▶ **TASK GOAL**
From the listing below, extract each entry exactly as written, minus the images.
*** THE DATA ***
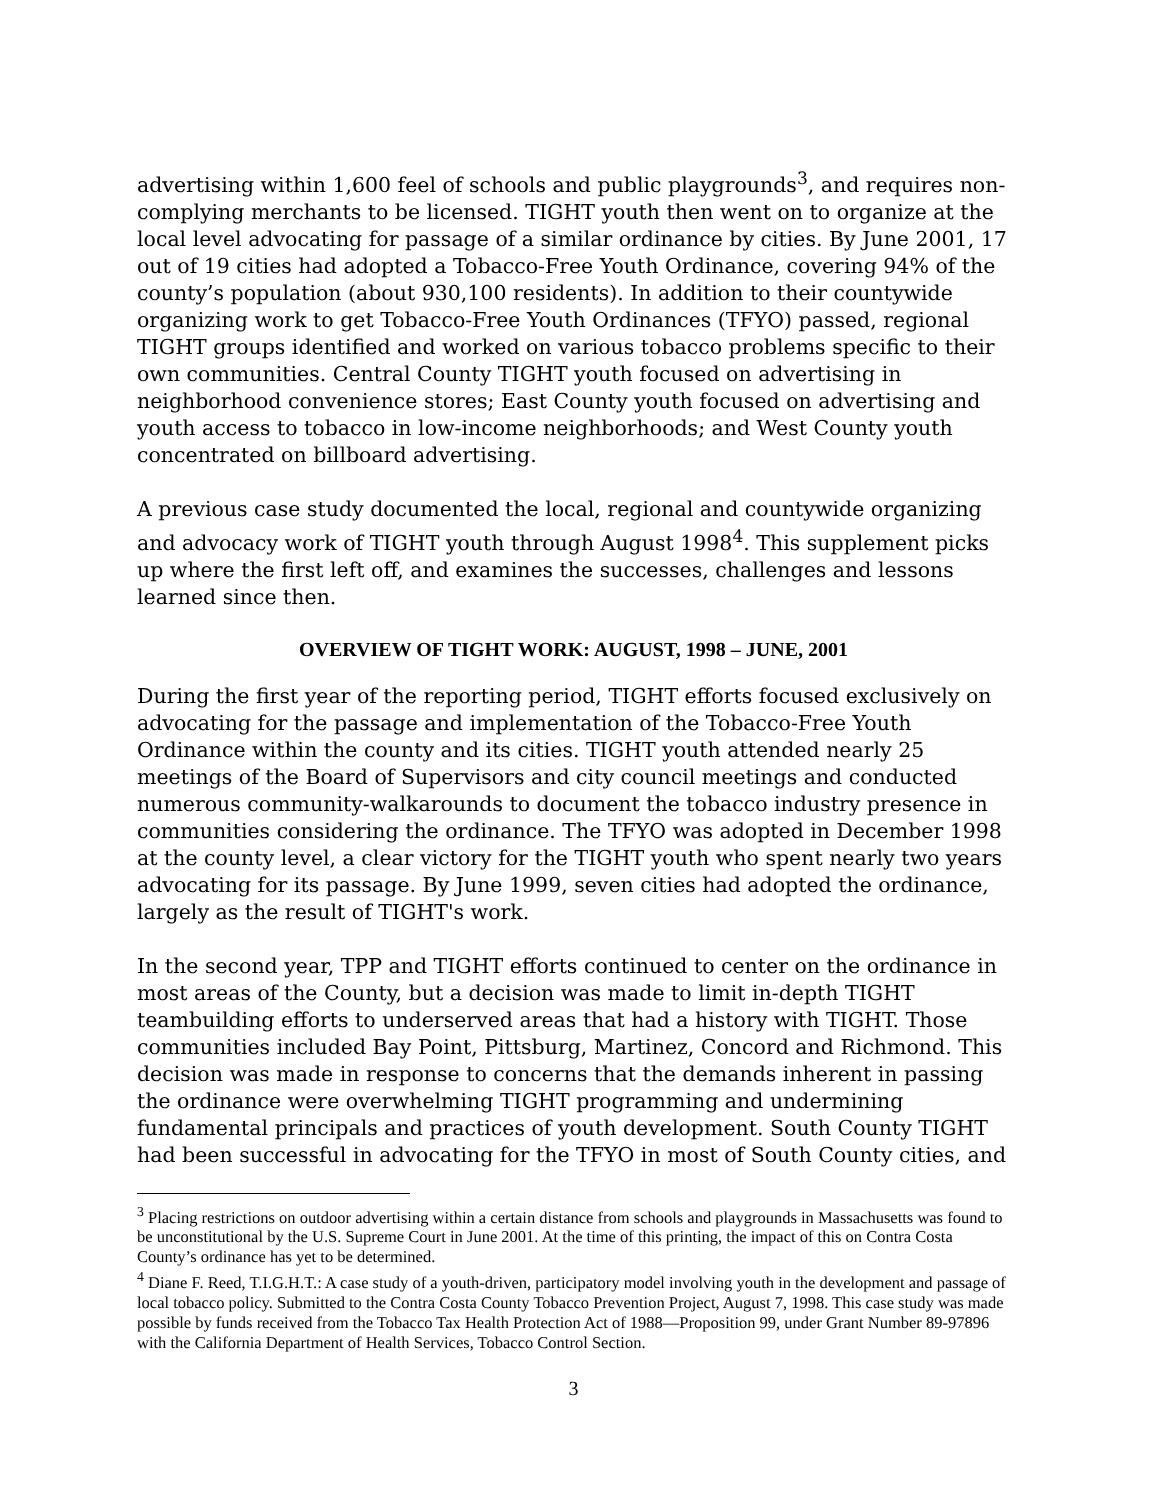advertising within 1,600 feel of schools and public playgrounds<sup>3</sup>, and requires non-complying merchants to be licensed. TIGHT youth then went on to organize at the local level advocating for passage of a similar ordinance by cities. By June 2001, 17 out of 19 cities had adopted a Tobacco-Free Youth Ordinance, covering 94% of the county’s population (about 930,100 residents). In addition to their countywide organizing work to get Tobacco-Free Youth Ordinances (TFYO) passed, regional TIGHT groups identified and worked on various tobacco problems specific to their own communities. Central County TIGHT youth focused on advertising in neighborhood convenience stores; East County youth focused on advertising and youth access to tobacco in low-income neighborhoods; and West County youth concentrated on billboard advertising.
A previous case study documented the local, regional and countywide organizing and advocacy work of TIGHT youth through August 1998<sup>4</sup>. This supplement picks up where the first left off, and examines the successes, challenges and lessons learned since then.
OVERVIEW OF TIGHT WORK: AUGUST, 1998 – JUNE, 2001
During the first year of the reporting period, TIGHT efforts focused exclusively on advocating for the passage and implementation of the Tobacco-Free Youth Ordinance within the county and its cities. TIGHT youth attended nearly 25 meetings of the Board of Supervisors and city council meetings and conducted numerous community-walkarounds to document the tobacco industry presence in communities considering the ordinance. The TFYO was adopted in December 1998 at the county level, a clear victory for the TIGHT youth who spent nearly two years advocating for its passage. By June 1999, seven cities had adopted the ordinance, largely as the result of TIGHT's work.
In the second year, TPP and TIGHT efforts continued to center on the ordinance in most areas of the County, but a decision was made to limit in-depth TIGHT teambuilding efforts to underserved areas that had a history with TIGHT. Those communities included Bay Point, Pittsburg, Martinez, Concord and Richmond. This decision was made in response to concerns that the demands inherent in passing the ordinance were overwhelming TIGHT programming and undermining fundamental principals and practices of youth development. South County TIGHT had been successful in advocating for the TFYO in most of South County cities, and
<sup>3</sup> Placing restrictions on outdoor advertising within a certain distance from schools and playgrounds in Massachusetts was found to be unconstitutional by the U.S. Supreme Court in June 2001. At the time of this printing, the impact of this on Contra Costa County’s ordinance has yet to be determined.
<sup>4</sup> Diane F. Reed, T.I.G.H.T.: A case study of a youth-driven, participatory model involving youth in the development and passage of local tobacco policy. Submitted to the Contra Costa County Tobacco Prevention Project, August 7, 1998. This case study was made possible by funds received from the Tobacco Tax Health Protection Act of 1988—Proposition 99, under Grant Number 89-97896 with the California Department of Health Services, Tobacco Control Section.
3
***
▶ **TASK OUTPUT**
advertising within 1,600 feel of schools and public playgrounds<sup>3</sup>, and requires non-complying merchants to be licensed. TIGHT youth then went on to organize at the local level advocating for passage of a similar ordinance by cities. By June 2001, 17 out of 19 cities had adopted a Tobacco-Free Youth Ordinance, covering 94% of the county’s population (about 930,100 residents). In addition to their countywide organizing work to get Tobacco-Free Youth Ordinances (TFYO) passed, regional TIGHT groups identified and worked on various tobacco problems specific to their own communities. Central County TIGHT youth focused on advertising in neighborhood convenience stores; East County youth focused on advertising and youth access to tobacco in low-income neighborhoods; and West County youth concentrated on billboard advertising.
A previous case study documented the local, regional and countywide organizing and advocacy work of TIGHT youth through August 1998<sup>4</sup>. This supplement picks up where the first left off, and examines the successes, challenges and lessons learned since then.
OVERVIEW OF TIGHT WORK: AUGUST, 1998 – JUNE, 2001
During the first year of the reporting period, TIGHT efforts focused exclusively on advocating for the passage and implementation of the Tobacco-Free Youth Ordinance within the county and its cities. TIGHT youth attended nearly 25 meetings of the Board of Supervisors and city council meetings and conducted numerous community-walkarounds to document the tobacco industry presence in communities considering the ordinance. The TFYO was adopted in December 1998 at the county level, a clear victory for the TIGHT youth who spent nearly two years advocating for its passage. By June 1999, seven cities had adopted the ordinance, largely as the result of TIGHT's work.
In the second year, TPP and TIGHT efforts continued to center on the ordinance in most areas of the County, but a decision was made to limit in-depth TIGHT teambuilding efforts to underserved areas that had a history with TIGHT. Those communities included Bay Point, Pittsburg, Martinez, Concord and Richmond. This decision was made in response to concerns that the demands inherent in passing the ordinance were overwhelming TIGHT programming and undermining fundamental principals and practices of youth development. South County TIGHT had been successful in advocating for the TFYO in most of South County cities, and
<sup>3</sup> Placing restrictions on outdoor advertising within a certain distance from schools and playgrounds in Massachusetts was found to be unconstitutional by the U.S. Supreme Court in June 2001. At the time of this printing, the impact of this on Contra Costa County’s ordinance has yet to be determined.
<sup>4</sup> Diane F. Reed, T.I.G.H.T.: A case study of a youth-driven, participatory model involving youth in the development and passage of local tobacco policy. Submitted to the Contra Costa County Tobacco Prevention Project, August 7, 1998. This case study was made possible by funds received from the Tobacco Tax Health Protection Act of 1988—Proposition 99, under Grant Number 89-97896 with the California Department of Health Services, Tobacco Control Section.
3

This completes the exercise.